Задание
Перечислите все строки из пунктов ниже, где встречается строка «album».

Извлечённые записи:

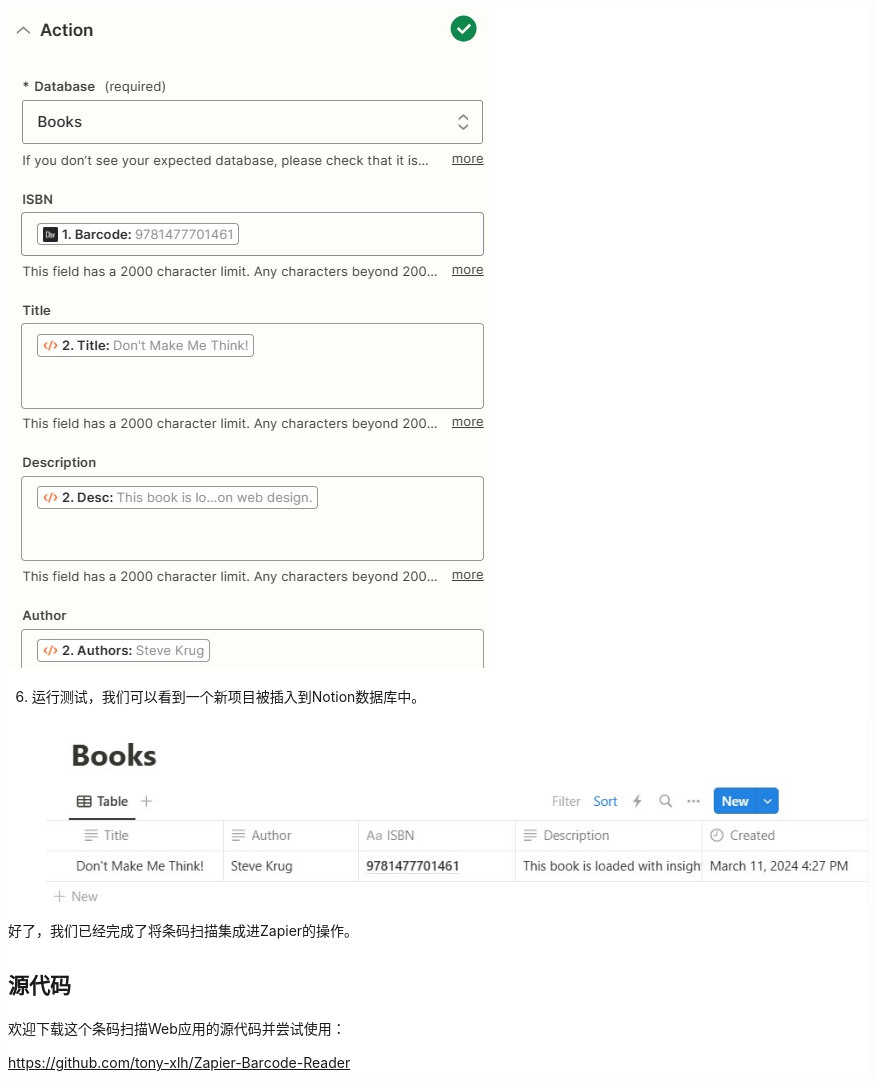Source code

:    ![Notion动作详细信息](/album/2024/03/zapier/notion_action_details.jpg)

6. 运行测试，我们可以看到一个新项目被插入到Notion数据库中。

   ![Notion数据库](/album/2024/03/zapier/notion_database.jpg)

好了，我们已经完成了将条码扫描集成进Zapier的操作。

## 源代码

欢迎下载这个条码扫描Web应用的源代码并尝试使用：

<https://github.com/tony-xlh/Zapier-Barcode-Reader>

Результат задания
:    ![Notion动作详细信息](/album/2024/03/zapier/notion_action_details.jpg)
   ![Notion数据库](/album/2024/03/zapier/notion_database.jpg)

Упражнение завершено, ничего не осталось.